What he did like was Alison Standish, and under other circumstances he would have offered to buy her dinner.
2
Most of Cavanaugh Street was dark by the time Gregor Demarkian got back, a three-block stretch of quiet in a city that had recently become so revitalized he sometimes thought it was threatening to turn into New York. There was light spilling out of the Ararat, but he never went there after eight in the evening anymore. There were too many tourists looking around for “exotic” food, and for him. That was what happened when your life became the subject of newspaper articles over and above the ones that reported the cases you were involved in or the testimony you gave at trials.

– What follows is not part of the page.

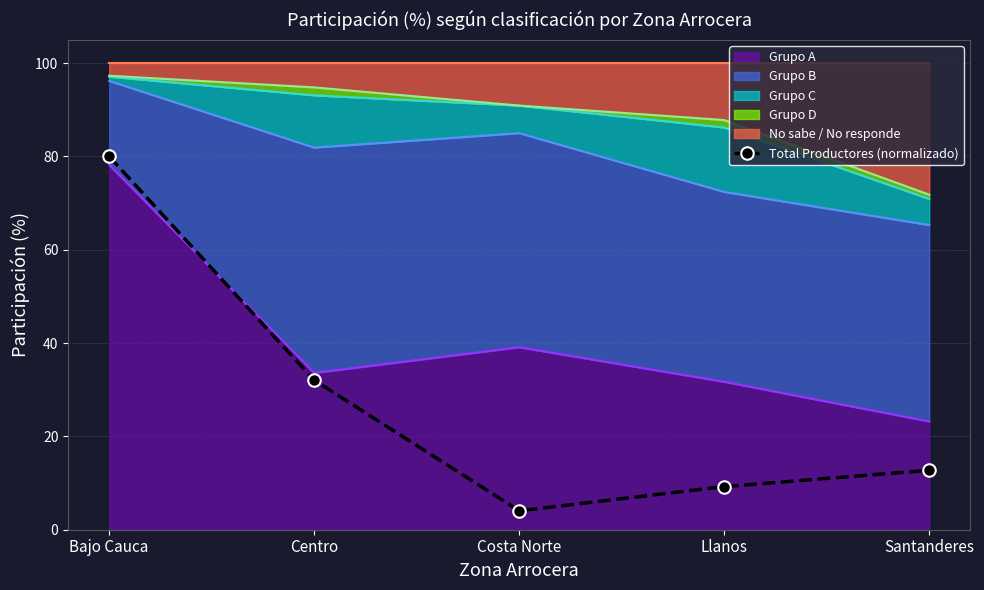

Which has a higher value, Centro or Llanos?

Centro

Bennis would understand this. Bennis had spent a good deal of her life being an object of public curiosity. That was something you wanted to happen to you when you wrote books and wanted to sell as many of them as possible, which Bennis did. She took great pride in how many bestseller lists she’d been on and how long she’d been on them. But Bennis wasn’t home, and he was damned—he really was—if he was going to go rushing up to the apartment to see if she’d left a message on his answering machine. She hadn’t left a message on his answering machine now for over ten days, and he’d checked for one far too often.